• **課題の内容**
データの先頭から「Užitečné odkazy」を含む行まで（その行も含む）を、「Registrace」を「Přihlášení」に変えて書き直してください。それ以外はそのままにしてください。

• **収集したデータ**
______

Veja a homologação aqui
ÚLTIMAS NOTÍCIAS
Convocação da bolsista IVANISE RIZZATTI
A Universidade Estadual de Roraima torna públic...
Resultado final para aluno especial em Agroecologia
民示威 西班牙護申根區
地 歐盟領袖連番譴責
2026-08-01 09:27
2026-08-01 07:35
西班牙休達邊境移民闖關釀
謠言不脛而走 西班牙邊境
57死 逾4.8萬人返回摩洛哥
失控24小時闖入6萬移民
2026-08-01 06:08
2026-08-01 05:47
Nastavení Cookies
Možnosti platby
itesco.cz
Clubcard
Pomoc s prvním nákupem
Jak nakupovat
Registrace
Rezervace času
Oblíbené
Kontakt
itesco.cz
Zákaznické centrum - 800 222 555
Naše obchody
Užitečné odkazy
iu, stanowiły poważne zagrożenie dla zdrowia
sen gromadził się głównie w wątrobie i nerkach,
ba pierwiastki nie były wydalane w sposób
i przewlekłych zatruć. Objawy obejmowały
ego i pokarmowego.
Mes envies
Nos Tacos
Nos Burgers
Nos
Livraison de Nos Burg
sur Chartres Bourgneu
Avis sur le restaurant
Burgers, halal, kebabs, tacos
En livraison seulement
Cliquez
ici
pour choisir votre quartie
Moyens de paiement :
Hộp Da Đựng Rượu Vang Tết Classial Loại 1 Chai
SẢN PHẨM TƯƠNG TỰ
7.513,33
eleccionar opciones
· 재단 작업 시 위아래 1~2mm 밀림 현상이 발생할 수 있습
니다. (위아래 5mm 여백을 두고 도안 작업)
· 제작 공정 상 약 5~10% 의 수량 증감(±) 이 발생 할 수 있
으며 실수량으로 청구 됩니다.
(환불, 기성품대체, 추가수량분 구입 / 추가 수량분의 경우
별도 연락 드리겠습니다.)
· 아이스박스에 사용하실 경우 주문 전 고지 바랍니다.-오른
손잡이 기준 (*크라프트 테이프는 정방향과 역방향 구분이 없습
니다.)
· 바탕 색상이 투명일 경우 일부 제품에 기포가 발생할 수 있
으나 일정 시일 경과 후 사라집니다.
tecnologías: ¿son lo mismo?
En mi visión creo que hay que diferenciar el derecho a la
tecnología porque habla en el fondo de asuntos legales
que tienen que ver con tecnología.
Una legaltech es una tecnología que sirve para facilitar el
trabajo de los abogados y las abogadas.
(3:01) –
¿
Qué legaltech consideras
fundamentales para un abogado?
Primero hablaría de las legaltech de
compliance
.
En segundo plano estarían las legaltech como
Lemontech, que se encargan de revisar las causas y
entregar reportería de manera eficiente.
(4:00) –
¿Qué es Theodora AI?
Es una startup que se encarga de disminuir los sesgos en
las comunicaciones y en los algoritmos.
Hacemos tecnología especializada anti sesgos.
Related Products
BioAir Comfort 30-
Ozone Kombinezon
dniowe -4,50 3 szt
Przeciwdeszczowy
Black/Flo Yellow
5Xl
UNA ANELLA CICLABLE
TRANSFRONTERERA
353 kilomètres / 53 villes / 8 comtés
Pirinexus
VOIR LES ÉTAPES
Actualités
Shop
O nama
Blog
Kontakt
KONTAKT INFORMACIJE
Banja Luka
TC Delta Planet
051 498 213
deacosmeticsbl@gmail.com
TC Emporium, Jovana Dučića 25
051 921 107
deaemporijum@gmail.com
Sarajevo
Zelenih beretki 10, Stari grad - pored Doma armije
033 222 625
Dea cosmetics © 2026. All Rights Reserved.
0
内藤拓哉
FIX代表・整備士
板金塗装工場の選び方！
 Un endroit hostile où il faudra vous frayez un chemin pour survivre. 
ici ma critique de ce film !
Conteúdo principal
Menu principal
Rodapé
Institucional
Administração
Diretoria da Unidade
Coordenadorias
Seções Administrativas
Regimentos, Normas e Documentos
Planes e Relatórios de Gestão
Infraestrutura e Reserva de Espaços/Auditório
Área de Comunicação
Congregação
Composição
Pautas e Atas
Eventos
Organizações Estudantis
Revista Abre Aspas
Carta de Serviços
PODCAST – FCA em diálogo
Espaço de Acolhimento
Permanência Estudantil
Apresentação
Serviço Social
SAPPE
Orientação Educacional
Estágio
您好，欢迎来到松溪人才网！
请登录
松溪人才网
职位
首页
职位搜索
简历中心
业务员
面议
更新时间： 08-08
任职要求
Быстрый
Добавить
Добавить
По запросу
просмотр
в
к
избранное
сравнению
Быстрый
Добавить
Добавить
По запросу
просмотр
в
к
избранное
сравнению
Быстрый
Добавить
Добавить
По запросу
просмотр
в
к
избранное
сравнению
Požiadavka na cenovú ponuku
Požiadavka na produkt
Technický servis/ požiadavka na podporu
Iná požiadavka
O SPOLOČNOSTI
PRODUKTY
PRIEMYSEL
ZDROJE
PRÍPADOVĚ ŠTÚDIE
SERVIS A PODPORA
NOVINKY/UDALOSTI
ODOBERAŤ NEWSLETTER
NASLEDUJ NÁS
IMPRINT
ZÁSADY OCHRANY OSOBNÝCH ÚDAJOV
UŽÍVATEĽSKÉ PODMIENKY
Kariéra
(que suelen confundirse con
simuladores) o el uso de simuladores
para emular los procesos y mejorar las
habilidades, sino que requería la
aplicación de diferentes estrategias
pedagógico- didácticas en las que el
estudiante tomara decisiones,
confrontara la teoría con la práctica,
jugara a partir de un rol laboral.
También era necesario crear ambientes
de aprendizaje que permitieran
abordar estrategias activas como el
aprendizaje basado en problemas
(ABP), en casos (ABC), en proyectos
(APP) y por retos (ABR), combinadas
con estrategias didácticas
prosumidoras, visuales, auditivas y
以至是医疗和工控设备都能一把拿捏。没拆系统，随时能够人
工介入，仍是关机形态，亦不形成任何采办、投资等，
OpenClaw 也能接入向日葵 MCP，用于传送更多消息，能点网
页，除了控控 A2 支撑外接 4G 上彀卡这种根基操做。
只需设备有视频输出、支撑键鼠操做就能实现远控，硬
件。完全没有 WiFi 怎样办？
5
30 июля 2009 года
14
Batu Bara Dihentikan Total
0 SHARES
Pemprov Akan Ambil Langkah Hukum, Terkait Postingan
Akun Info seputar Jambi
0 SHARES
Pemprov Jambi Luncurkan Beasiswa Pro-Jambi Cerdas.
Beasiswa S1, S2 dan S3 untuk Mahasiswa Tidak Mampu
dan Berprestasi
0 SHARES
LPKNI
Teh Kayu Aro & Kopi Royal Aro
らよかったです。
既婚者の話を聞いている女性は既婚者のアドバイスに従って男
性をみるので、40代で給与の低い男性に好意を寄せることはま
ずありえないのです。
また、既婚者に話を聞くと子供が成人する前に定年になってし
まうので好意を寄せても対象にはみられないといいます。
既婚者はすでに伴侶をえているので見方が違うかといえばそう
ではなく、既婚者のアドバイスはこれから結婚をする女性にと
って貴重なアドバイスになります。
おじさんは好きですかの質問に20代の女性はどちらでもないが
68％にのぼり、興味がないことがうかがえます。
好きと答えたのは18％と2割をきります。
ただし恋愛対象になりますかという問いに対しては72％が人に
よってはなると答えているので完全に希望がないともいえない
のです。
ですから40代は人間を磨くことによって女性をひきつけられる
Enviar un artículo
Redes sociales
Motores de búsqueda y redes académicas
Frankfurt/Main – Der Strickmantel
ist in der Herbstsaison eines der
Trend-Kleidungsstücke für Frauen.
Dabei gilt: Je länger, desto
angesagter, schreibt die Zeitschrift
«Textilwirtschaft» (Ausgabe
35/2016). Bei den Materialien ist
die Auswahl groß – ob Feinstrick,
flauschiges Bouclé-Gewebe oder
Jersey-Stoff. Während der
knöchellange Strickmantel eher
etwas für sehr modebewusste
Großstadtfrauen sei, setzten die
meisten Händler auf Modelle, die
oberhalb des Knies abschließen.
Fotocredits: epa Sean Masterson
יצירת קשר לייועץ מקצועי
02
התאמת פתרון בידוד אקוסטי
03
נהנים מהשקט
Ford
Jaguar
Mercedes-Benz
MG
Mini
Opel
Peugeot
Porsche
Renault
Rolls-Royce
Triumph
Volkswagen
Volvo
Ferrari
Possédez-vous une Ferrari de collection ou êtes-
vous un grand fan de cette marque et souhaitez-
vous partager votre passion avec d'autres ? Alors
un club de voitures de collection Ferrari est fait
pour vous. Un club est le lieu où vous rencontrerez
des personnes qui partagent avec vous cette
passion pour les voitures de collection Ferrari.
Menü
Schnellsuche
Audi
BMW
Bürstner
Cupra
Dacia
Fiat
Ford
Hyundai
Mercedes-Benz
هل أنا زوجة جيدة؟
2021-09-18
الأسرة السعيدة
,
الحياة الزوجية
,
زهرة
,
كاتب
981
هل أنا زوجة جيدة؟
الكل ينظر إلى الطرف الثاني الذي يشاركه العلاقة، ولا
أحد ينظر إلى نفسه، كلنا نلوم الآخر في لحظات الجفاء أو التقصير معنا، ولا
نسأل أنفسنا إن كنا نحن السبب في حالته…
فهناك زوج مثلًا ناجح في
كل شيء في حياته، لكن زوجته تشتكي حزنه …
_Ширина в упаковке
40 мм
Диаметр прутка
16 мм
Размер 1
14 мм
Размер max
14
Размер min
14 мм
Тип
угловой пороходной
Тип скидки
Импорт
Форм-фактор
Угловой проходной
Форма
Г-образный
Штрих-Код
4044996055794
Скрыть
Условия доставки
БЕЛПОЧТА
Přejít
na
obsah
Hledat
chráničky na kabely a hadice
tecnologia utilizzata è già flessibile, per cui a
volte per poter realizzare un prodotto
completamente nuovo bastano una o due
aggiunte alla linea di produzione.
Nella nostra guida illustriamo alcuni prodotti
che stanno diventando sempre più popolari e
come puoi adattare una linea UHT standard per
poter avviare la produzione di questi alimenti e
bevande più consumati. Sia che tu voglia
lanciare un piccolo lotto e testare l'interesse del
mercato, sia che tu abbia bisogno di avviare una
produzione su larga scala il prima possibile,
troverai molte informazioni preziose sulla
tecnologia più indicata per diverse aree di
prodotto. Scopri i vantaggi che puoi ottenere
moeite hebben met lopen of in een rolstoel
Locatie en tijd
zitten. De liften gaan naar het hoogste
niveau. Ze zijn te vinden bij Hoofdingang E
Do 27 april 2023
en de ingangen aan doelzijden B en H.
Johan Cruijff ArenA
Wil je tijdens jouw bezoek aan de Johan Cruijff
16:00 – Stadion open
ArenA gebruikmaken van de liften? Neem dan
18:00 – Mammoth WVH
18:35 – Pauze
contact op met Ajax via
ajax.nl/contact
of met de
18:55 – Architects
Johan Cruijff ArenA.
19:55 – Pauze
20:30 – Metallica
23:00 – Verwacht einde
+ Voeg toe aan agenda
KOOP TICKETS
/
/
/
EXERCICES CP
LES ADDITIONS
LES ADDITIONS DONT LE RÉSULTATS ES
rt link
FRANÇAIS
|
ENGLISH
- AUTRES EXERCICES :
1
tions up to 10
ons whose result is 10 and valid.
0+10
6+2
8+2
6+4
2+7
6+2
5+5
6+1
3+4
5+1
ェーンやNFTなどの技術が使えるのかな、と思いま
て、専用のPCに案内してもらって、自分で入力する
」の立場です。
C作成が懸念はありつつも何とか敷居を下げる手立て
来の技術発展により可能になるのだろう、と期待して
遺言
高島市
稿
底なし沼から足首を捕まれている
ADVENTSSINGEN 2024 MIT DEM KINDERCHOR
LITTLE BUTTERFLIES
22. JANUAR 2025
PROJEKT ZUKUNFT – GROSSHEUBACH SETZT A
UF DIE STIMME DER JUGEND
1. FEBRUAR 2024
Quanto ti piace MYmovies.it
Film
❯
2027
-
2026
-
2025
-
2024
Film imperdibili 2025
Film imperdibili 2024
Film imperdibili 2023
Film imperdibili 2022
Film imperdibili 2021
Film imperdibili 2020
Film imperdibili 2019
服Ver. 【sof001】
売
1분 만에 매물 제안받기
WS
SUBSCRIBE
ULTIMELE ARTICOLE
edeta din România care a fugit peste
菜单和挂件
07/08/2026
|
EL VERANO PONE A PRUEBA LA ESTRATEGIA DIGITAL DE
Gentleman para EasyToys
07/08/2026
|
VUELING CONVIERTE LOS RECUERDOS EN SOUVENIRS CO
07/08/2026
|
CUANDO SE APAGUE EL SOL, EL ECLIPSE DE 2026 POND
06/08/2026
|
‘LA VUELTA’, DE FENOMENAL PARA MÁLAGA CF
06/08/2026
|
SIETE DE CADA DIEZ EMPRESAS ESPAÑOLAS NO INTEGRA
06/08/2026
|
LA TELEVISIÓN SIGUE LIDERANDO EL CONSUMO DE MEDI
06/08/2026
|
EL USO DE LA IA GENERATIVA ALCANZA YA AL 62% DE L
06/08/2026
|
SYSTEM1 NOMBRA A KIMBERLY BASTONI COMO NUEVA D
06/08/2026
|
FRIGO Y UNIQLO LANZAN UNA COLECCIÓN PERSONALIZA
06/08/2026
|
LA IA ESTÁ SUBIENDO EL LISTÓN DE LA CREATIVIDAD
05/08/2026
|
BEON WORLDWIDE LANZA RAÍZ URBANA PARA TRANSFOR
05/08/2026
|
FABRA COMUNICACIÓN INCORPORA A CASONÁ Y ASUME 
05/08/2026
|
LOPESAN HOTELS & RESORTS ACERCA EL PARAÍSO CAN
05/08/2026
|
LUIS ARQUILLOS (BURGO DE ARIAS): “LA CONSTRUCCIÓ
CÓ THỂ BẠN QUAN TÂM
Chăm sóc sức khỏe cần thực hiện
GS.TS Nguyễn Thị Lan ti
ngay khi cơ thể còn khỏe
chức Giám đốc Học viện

______

• **仕上げた課題**
Veja a homologação aqui
ÚLTIMAS NOTÍCIAS
Convocação da bolsista IVANISE RIZZATTI
A Universidade Estadual de Roraima torna públic...
Resultado final para aluno especial em Agroecologia
民示威 西班牙護申根區
地 歐盟領袖連番譴責
2026-08-01 09:27
2026-08-01 07:35
西班牙休達邊境移民闖關釀
謠言不脛而走 西班牙邊境
57死 逾4.8萬人返回摩洛哥
失控24小時闖入6萬移民
2026-08-01 06:08
2026-08-01 05:47
Nastavení Cookies
Možnosti platby
itesco.cz
Clubcard
Pomoc s prvním nákupem
Jak nakupovat
Přihlášení
Rezervace času
Oblíbené
Kontakt
itesco.cz
Zákaznické centrum - 800 222 555
Naše obchody
Užitečné odkazy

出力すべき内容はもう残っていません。